Abstract

A simple trading model is presented in which Bayes’ rule is used to aggregate traders’ forecasts about risky assets’ future returns. In this financial market, Bayes’ rule operates like an omnipotent market-maker performing functions that in 1776 Adam Smith attributed to an “invisible hand.” We have analyzed two distinct cases: in the first scenario, the traders’ forecast errors are uncorrelated, and in the second scenario, the traders’ forecast errors are correlated. The contribution of our paper is fourfold: first, we prove that the “efficient market” mean-return can be expressed as a complex linear combination of the traders’ forecasts. The weights depend on the forecast variances, as well as on the correlations among the traders’ forecasts.
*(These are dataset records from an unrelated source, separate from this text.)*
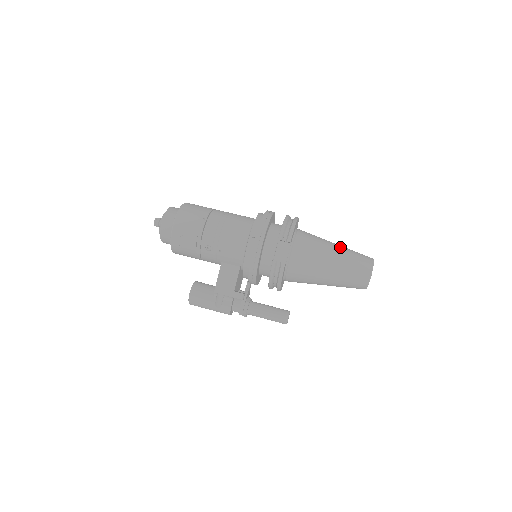
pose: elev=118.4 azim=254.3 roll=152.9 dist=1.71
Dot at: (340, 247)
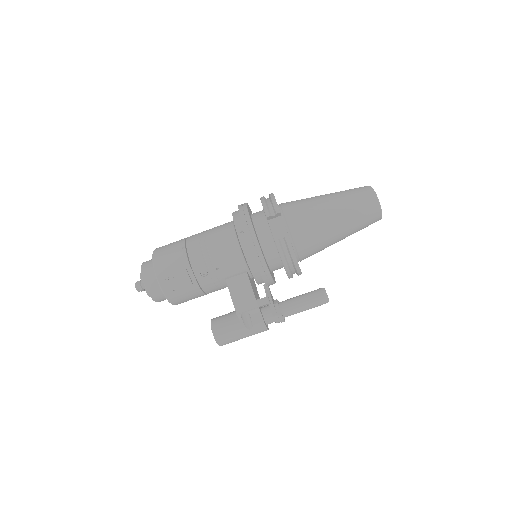
Dot at: (330, 194)
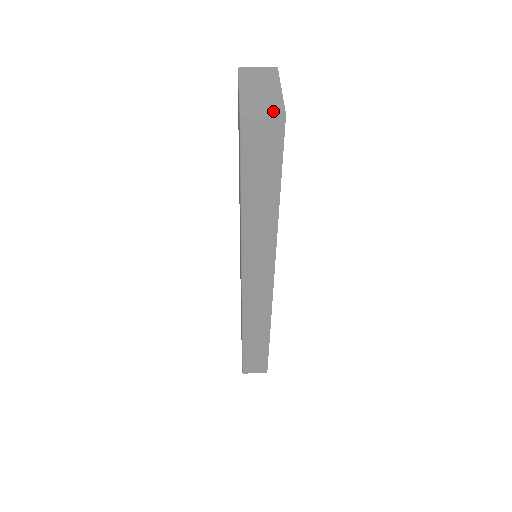
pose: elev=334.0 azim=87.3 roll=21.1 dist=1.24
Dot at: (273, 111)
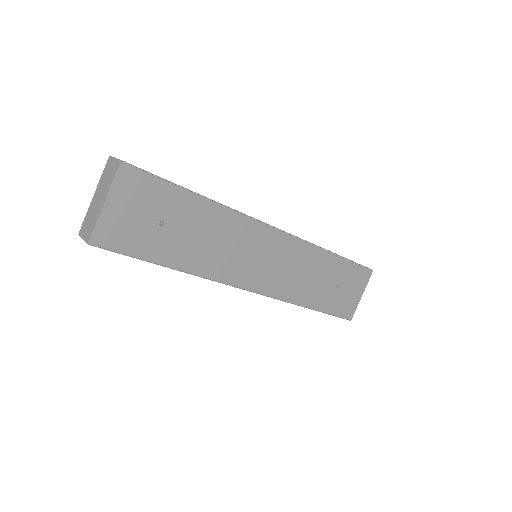
Dot at: (87, 236)
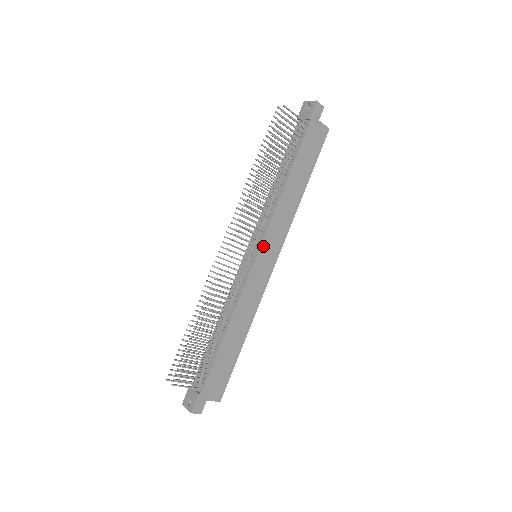
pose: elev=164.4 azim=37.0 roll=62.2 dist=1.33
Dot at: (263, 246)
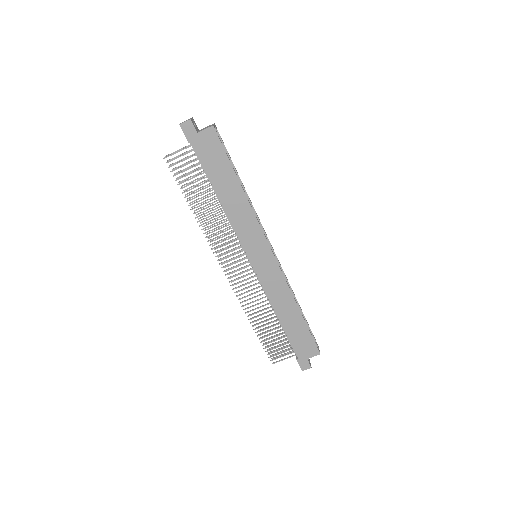
Dot at: (249, 252)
Second we show that the “efficient” variance is equal to the inverse of the sum of the traders’ precision errors, and is also related to the correlations among the traders’ forecast errors. Third, we prove that the efficient market return is the best linear minimum variance estimator (BLMVE) of the security’s mean return (in the sense that it minimizes the sum of the traders’ mean squared forecast errors). Thus, an efficient market aggregates traders’ heterogeneous information in an optimal way. Fourth, we prove that an efficient market produces a mean return (price) as a Blackwell sufficient (most informative) experiment among all possible aggregated expected return (price) forecasts.